In GIS parcel layers, I find that users tend to assume that APN (assessor parcel number) represents a unique key for each parcel geometry in a County. Nine times out of ten, this assumption is wrong, and results in an inaccurate analysis. Here is why…
APN’s represent property tax accounts (a bit like your local gas and electric utility account number), and parcel geometries represent a piece of geography that is taxed by the County. These are two slightly different things. It is possible, for example, to have a single tax account for two discontinuous (non-touching) pieces of geography. In a GIS parcel database, that will usually mean two separate geometry records that link to a single tax account record in the Assessor system.
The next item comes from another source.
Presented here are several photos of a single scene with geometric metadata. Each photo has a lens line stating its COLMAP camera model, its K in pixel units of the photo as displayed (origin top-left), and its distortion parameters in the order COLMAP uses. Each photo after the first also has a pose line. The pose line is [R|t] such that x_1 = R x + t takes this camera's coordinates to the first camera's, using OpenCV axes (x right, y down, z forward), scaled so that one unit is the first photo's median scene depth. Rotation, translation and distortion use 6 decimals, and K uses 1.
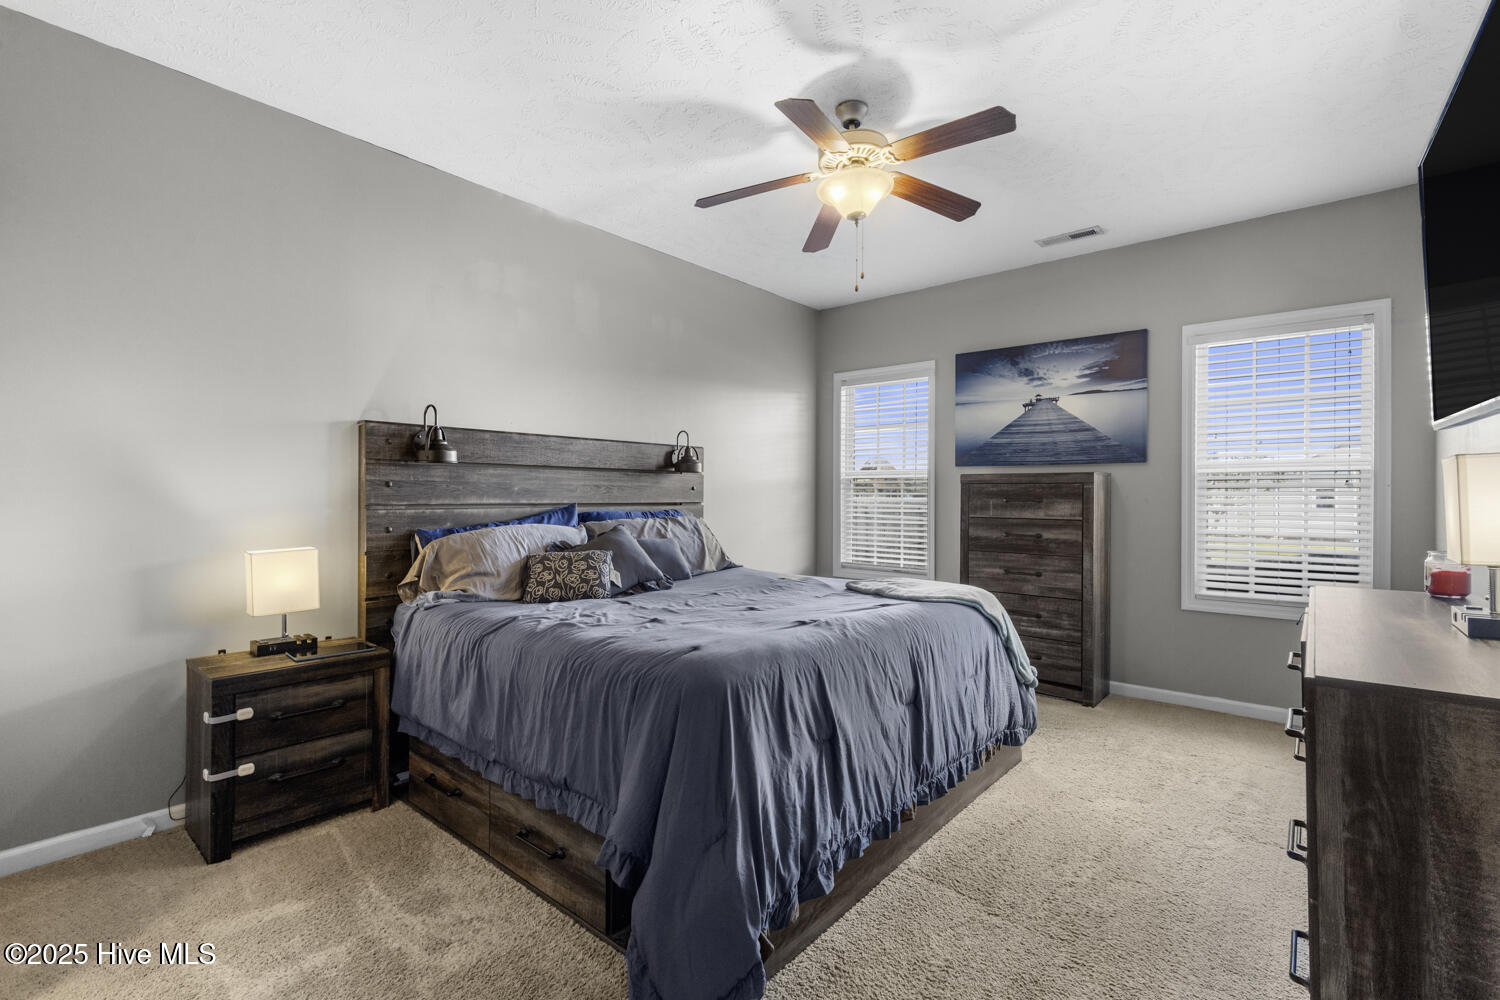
lens RADIAL K [[654.2, 0, 748.5], [0, 654.2, 496.5], [0, 0, 1]] dist [0.009422, -0.002654]
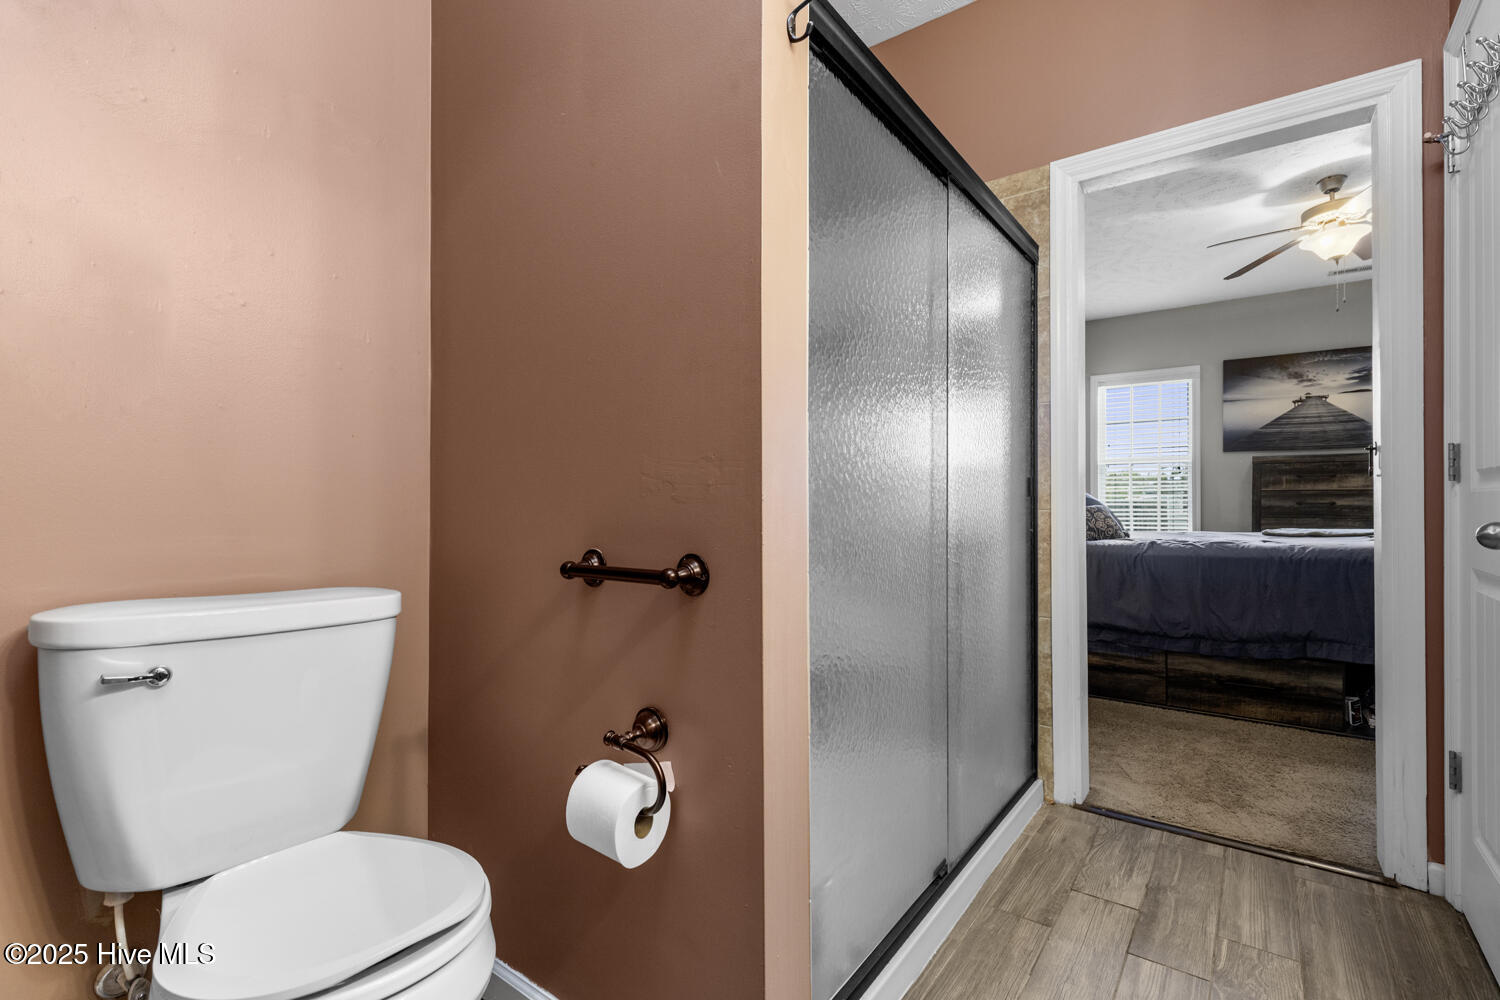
lens RADIAL K [[654.2, 0, 751.7], [0, 654.2, 501.9], [0, 0, 1]] dist [0.009422, -0.002654]
pose [[0.998127, -0.002081, 0.061140, -0.698378], [0.002339, 0.999989, -0.004147, 0.055115], [-0.061131, 0.004282, 0.998121, -0.187933]]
This matters because users of GIS data often want to query and/or join data to parcel geometry based on APN. What if you want to know the total assessed value for all parcels within user-defined polygon? If two of those parcel geometries link to the same APN, then the assessed value for that one APN will be counted twice. Not good.
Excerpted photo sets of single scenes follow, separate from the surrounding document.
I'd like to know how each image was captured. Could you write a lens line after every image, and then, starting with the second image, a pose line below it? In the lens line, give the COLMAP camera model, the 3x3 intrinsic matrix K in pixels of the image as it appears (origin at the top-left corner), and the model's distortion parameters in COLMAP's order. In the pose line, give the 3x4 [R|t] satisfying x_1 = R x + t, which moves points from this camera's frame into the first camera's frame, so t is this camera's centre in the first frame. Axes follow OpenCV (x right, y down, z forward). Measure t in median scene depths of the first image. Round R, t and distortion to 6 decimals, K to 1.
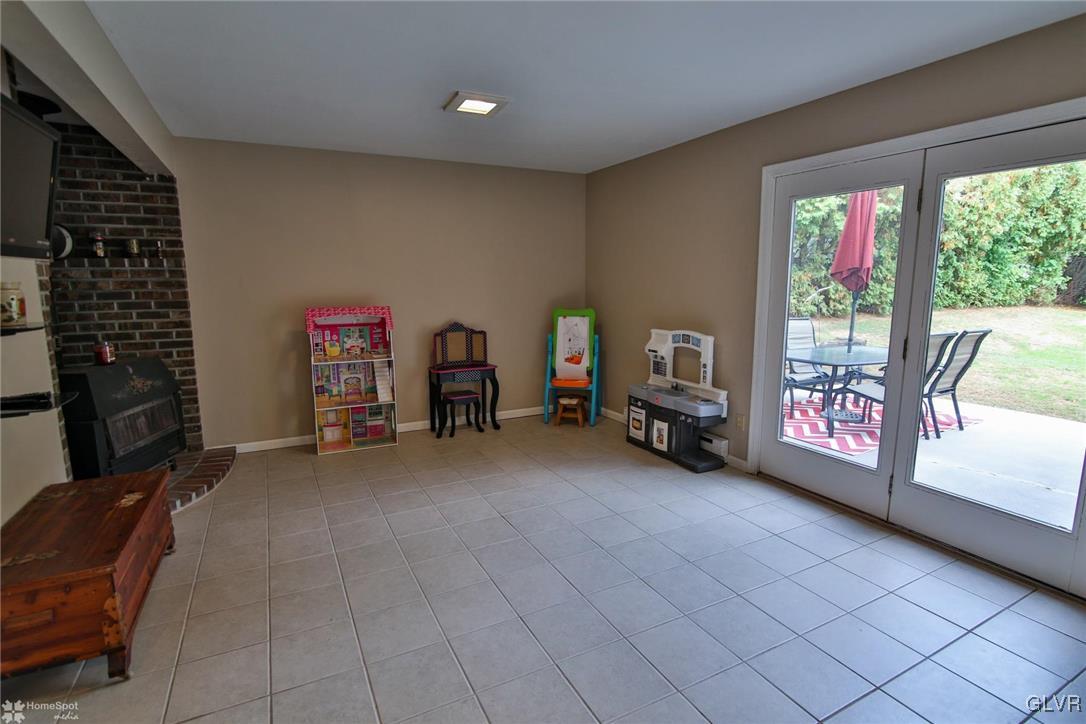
lens RADIAL K [[532.2, 0, 543.6], [0, 532.2, 365.2], [0, 0, 1]] dist [-0.016635, 0.000342]
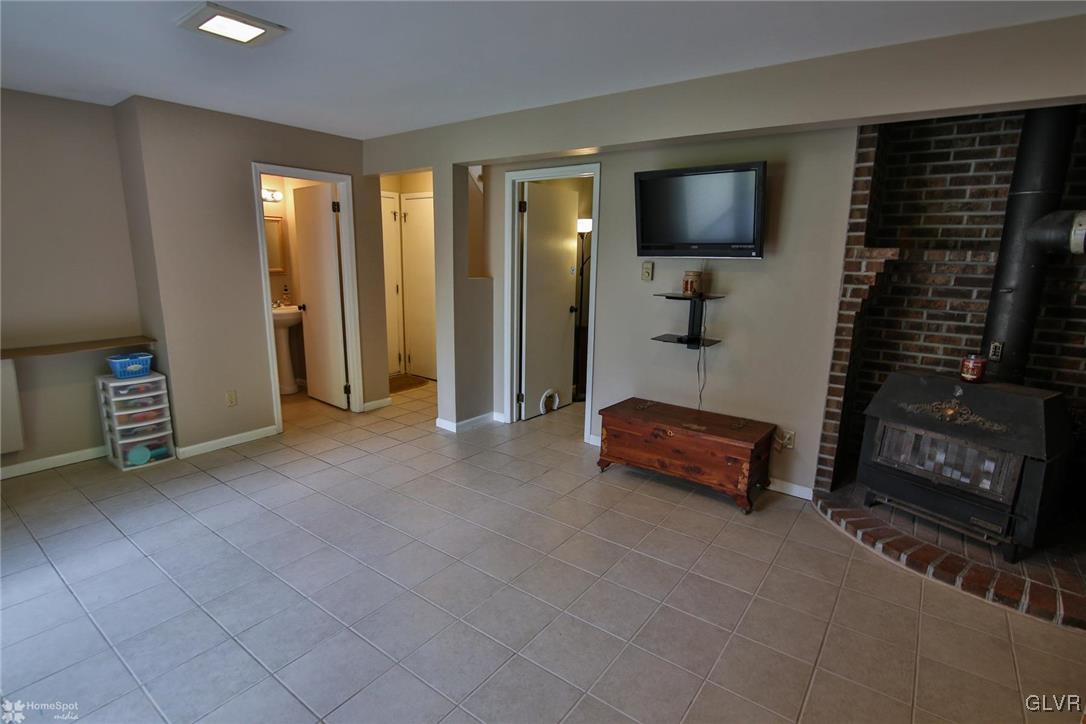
lens RADIAL K [[537.7, 0, 540.6], [0, 537.7, 365.5], [0, 0, 1]] dist [-0.002059, -0.000377]
pose [[-0.897833, 0.082304, -0.432575, 0.112370], [-0.082534, 0.933512, 0.348918, -0.205273], [0.432531, 0.348972, -0.831345, 1.085670]]
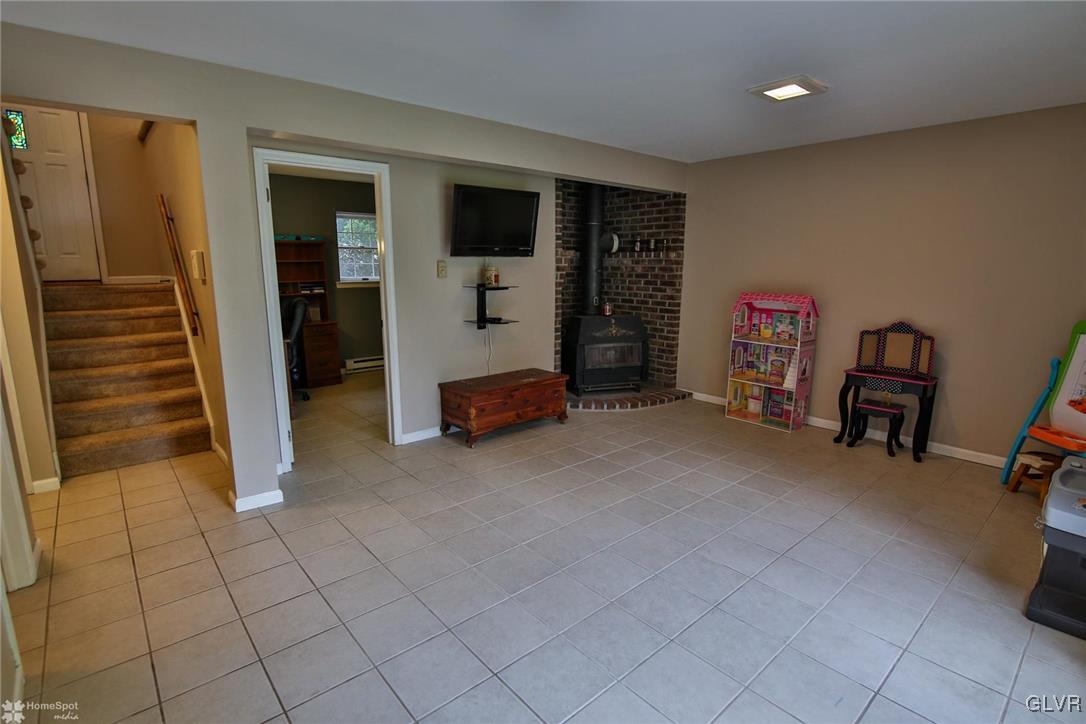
lens RADIAL K [[532.2, 0, 543.6], [0, 532.2, 365.2], [0, 0, 1]] dist [-0.016635, 0.000342]
pose [[0.236788, 0.189569, -0.952888, 0.599490], [-0.160726, 0.974909, 0.154010, -0.060704], [0.958175, 0.116686, 0.261315, 0.293356]]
The best solution is to create a parcel layer in which APN is a unique key. This can be accomplished by combining GIS parcel records into multipolygons where there is a shared APN. It is ideal if you are running a spatial DBMS that is capable of constructing a view that does this on the fly (such as Oracle Spatial, PostGIS, or SQL Server Spatial.)
I recently wrote some SQL in PostGIS that did exactly this for the City of Walnut Creek in support of their Enterprise Addressing System. Below is the code:
SELECT apn, assessed_Value, owner_name, owner_address, ST_Multi(ST_Collect(geom)) FROM( select apn, assessed_Value, owner_name, owner_address, (ST_Dump(a.geometry)).geom FROM parcels_apn ) foo GROUP BY apn, assessed_Value, owner_name, owner_address;
This is a nice way to transform parcel data so it’s a little bit more friendly for end-users.
If anybody is interested I will gladly post how to accomplish the same data transformation using Oracle Spatial, SQL Server Spatial, FME, or ArcGIS.